Cathrine Baungaard is a registered associate nutritionist (ANutr) with the Association for Nutrition (AfN) and a first year PhD student at The Rowett Institute, University of Aberdeen. Cathrine graduated with a BSc in Nutrition from Liverpool John Moores University in 2019 and has since worked as a project manager and technical advisor in non-profit organisations on sustainable diets and food systems. Currently, her research focus is on modelling healthy and sustainable seafood choices as alternatives in diets.
On 21st April 2023, the EASTBIO Livestock and Aquaculture thematic group held their second meeting exploring the concept of systems science in practice and what it means to be a systems thinker. The group was joined by two exciting speakers: Dr Martin Reynolds of The Open University and Professor Dave Little of University of Stirling.
The day was held at Kings College on the University of Aberdeen campus and started off with the session “The craft of systems thinking in practice (STiP)” where Martin introduced the concept of systems thinking in practice and urged us to treat systems thinking as a craft we can work on, much like how an artisan hones their skills over time.
So, what is a system? The Open University’s definition is: “a collection of entities that are seen by someone as interacting together to do something” (Morris, 2005). Martin explained that, at their core, systems always feature three aspects: inter-relationships, perspectives and are bound with a purpose. These aspects can then, in turn, be transformed into three principles of crafting systems thinking in practice: relational, conceptual, and adaptive thinking.
After a quick coffee break, Dave introduced the group to the importance of stakeholder engagement and understanding the dynamics between them from an aquaculture perspective in his session “Aquaculture stakeholders – a systems approach”. It was inspiring to see pictures and hear stories from various stakeholders who Dave and his research team have engaged with over the years. Dave explained what is meant by consultations and stakeholder engagement, how to conduct stakeholder analysis and the need to mitigate unintended consequences, also highlighting the need to consider long-term impacts specific to those stakeholders.

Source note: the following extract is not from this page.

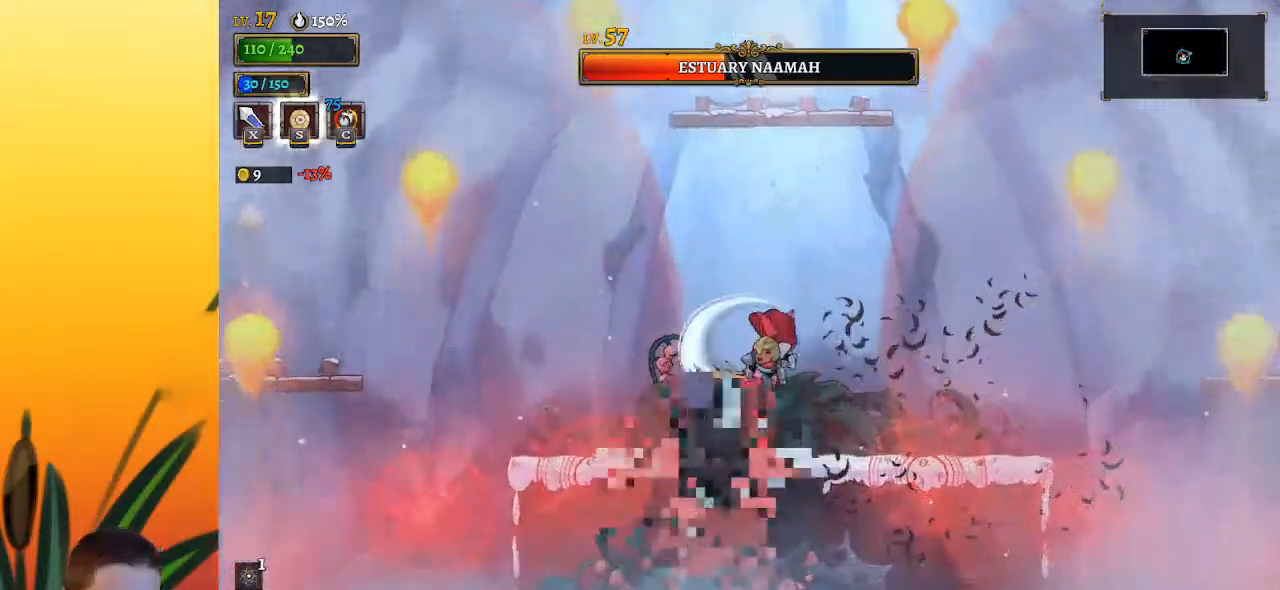
{"keys": [], "events": [[150, "right", "up"], [200, "left", "down"], [300, "x", "down"], [333, "left", "up"], [383, "x", "up"]]}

Dave also urged us to think outside of the box when identifying stakeholders to engage with in our research, highlighting an example of how some work in the north shore of Manila Bay revealed previously unidentified actors. These included gleaners (Mangangapa), locals who access the shrimp ponds after the main harvest to remove other unharvested aquaculture products, and their leaders (Degaton), who are affected often by top-down international standards. Lastly, we should consider how stakeholder engagement can become a social process, making sure to tailor solutions to the real, “on the ground” needs, instead of a static box-ticking exercise.
In the afternoon, EASTBIO PhD students took part in a workshop with Martin and Dave, where they put theory to practice using a case study about how the war in Ukraine has impacted the aquaculture feed industry. In this session, we drew rich pictures and used the snappy system (What does the system do? How does the system do it? Why is the system useful or important?), while getting to practice and discuss our relational and adaptive thinking.
As the world is becoming increasingly interconnected, we have a greater appreciation for how complex the world is, so it is ever more important for researchers to develop systems thinking skills, especially early career researchers (ECR) as we embark on our academic journeys. Incorporating and cultivating systems thinking practice as ECRs, we can:
- address complex problems
- identify unintended consequences
- promote interdisciplinary collaboration
- enhance our problem-solving
- relational and adaptive skills
- be better at navigating uncertainty
- be more impactful with our research.
As a first year PhD student on the EASTBIO doctoral training programme (DTP), we are tasked with co-organising a thematic meeting with others in our thematic groups. I am in the Livestock and Aquaculture thematic group, so I got to work with two other PhD students (Lauren and Max) from The School of Biological Sciences on this. I enjoyed the overall organisation of the session, finding our two speakers and collaborating on the case study, all requiring skills that I hope to use in the future after my PhD.
Systems thinking is something I have been interested in for a few years, so I was delighted when the thematic group agreed to having a meeting about this. In nutrition, we know that what we eat is a lot more complex than just relying on our nutritional or physiological needs. It also involves other factors such as economic, social/cultural, psychological, environmental to name a few. With these determinants come multiple actors, with often competing goals and power relations. For example, an aquaculture farmer will have very difficult goals than a larger supermarket chain, and both these compared to the individual citizen. These actors and their activities are what largely make up the food system.
This means that to effectively improve people’s diets and in turn their health, we need to shift away from breaking down our food system into small compartments and treating them in isolation, like only focusing on the individual’s food choices. Instead, we need to understand food systems holistically, learning how to identify the interrelationships, processes of change and the potential positive or negative feedback. As researchers, more and more we are being asked to put our research into wider contexts, identifying how it might affect other parts of the systems that we work in, but to do this we need the skills. I think this session was a really great first introduction to this sometimes-daunting concept and it made it even better that we had other Rowett PhD students joining the session! This event and experience have made it even more clear that I want and need to hone my craft in systems thinking as Martin Reynold’s talk suggested. I look forward to using this in my research in the future.